Diefenbach lab
Development and function of the innate immune system
Developmental and Mucosal Immunology
Our current and future research is focused on a molecular understanding of how components of the innate immune system promotes tissue homeostasis by contributing to the adaptation of multicellular organisms to pernicious environments, such as those at barrier surfaces (e.g., intestine, skin).
We are addressing three major questions:
1. Transcriptional control of ILC development and function
Our lab has recently contributed to the discovery of innate lymphoid cells (ILCs), a group of tissue-resident innate lymphocytes located at border surfaces that release cytokines specifically acting on epithelial cells thereby contributing to tissue homeostasis and to the adaptation of the host in response to noxious compounds and tissue damage. A focus has been the analysis of transcriptional programs controlling lineage specification, commitment and function of ILCs. We recently identified a common, Id2-expressing progenitor to all ‘helper-like’ ILC lineages, the CHILP (Klose, Cell 2014). Our previous work has revealed that functional perturbations of ILC predispose to intestinal infections and to chronic inflammatory bowel diseases. It is likely, that such studies will identify new targets for the treatment of debilitating chronic inflammatory disorders.
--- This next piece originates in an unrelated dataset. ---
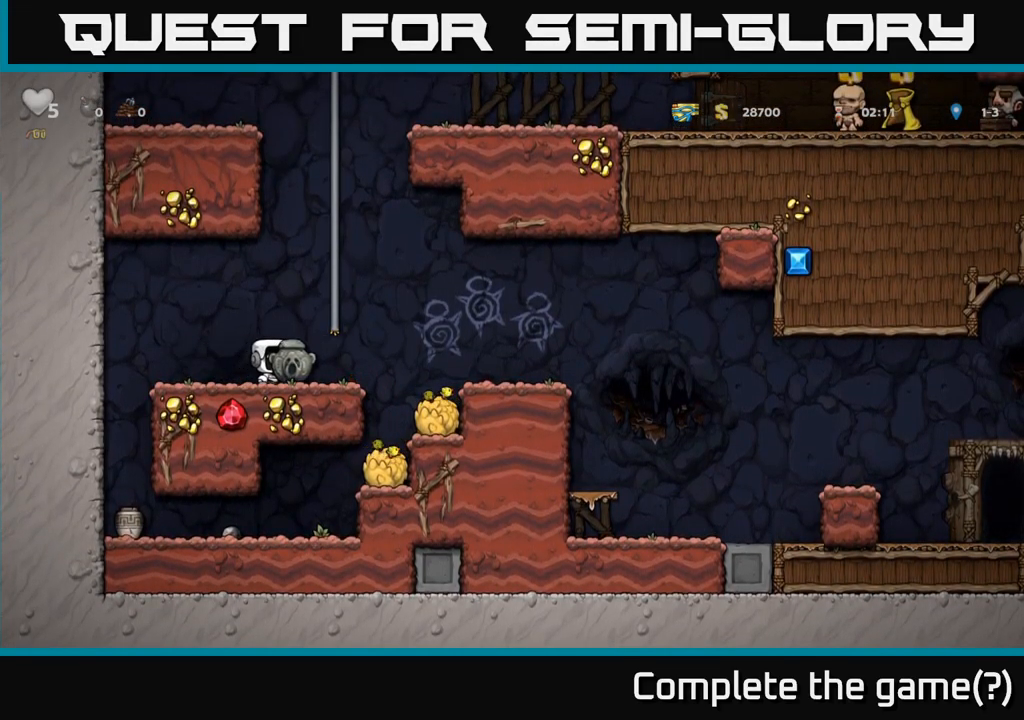
{"buttons": [], "left_stick": "center", "events": [[33, "left_stick", "center"], [133, "A", "down"], [250, "A", "up"], [250, "left_stick", "down-left"], [300, "X", "down"], [333, "X", "up"], [500, "left_stick", "center"]]}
2. The role of the indigenous microbiota in calibrating innate immunity
The role of environmental factors (microbiota, nutrients) for the formation of an effective and well calibrated innate immune response is recognized. Mononuclear phagocytes germ-free mice were unable to produce most pro-inflammatory cytokines (in particular type I IFN), and, consequently, germ-free mice were more susceptible to infections with viruses (Ganal, Immunity 2012). On a mechanistic level, we showed that signals of the microbiota are needed to remove a chromatin barrier required for the transcription of genes after ligation of pattern recognition receptors (PRR). Ongoing studies address the mechanistic underpinnings of this process as well as the microbiota-derived signals that tune mononuclear phagocyte responses. As many autoimmune diseases have a type I IFN signature, it is possible that dyscalibration of the mononuclear phagocytes by the microbiota may contribute to rheumatic diseases.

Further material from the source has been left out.